Abstract

Stochastic and inhomogeneous conformational changes regulate the function and dynamics of ion channels. The conformational dynamics is often inhomogeneous and extremely difficult to be directly characterized by ensemble-averaged spectroscopic imaging or only by single channel patch-clamp electric recording methods. We have developed a new combined approaches of using single ion channel patch-clamp electrical recording and single-molecule fluorescence imaging for probing ion channel conformational changes simultaneously with the electrical single channel recording. We were able to probe single ion-channel-protein conformational changes simultaneously with the electric on-off signals, and thus providing an understanding the dynamics and mechanism of ion-channel proteins at the molecular level.(1,2) We have probed NMDA (N-Methyl-D-Aspartate) receptor ion channel in live HEK-293 cell, especially, the single ion channel open-close activity and its associated protein conformational changes simultaneously. Furthermore, we have revealed that the seemingly identical electrically off states are associated with multiple conformational states.
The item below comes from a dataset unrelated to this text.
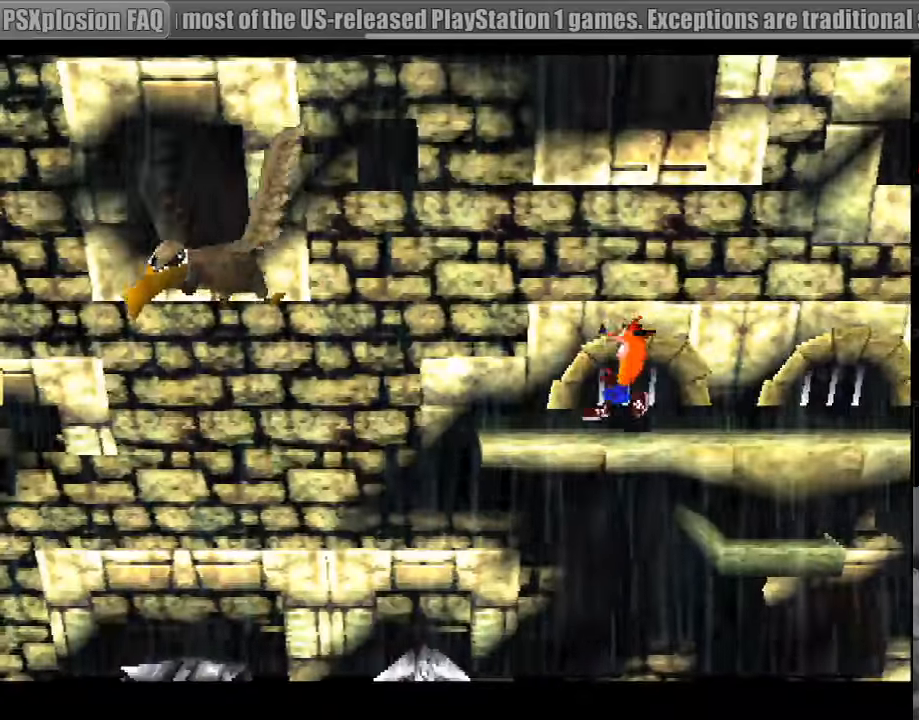
{"buttons": [], "events": [[100, "DPAD_LEFT", "up"]]}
Based on our experimental results, we have proposed a multistate clamshell model to interpret the NMDA receptor open-close dynamics. Our results shed light on new perspectives of the intrinsic interplay of lipid membrane dynamics, solvation dynamics, and the ion channel functions.Reference:1. Dibyendu Kumar Sasmal, H. Peter Lu, “ Single-Molecule Patch-Clamp FRET Microscopy Studies of NMDA Receptor Ion Channel Dynamics in Living Cells: Revealing the Multiple Conformational States Associated with a Channel at Its Electrical Off State,” J. Am. Chem. Soc., 136, 12998-13005 (2014).2. Suneth P. Rajapaksha, Xuefei Wang, H. Peter Lu, “Suspended Lipid Bilayer for Optical and Electrical measurements of Single Ion Channel Proteins,” Anal. Chem., 85, 8951-8955 (2013).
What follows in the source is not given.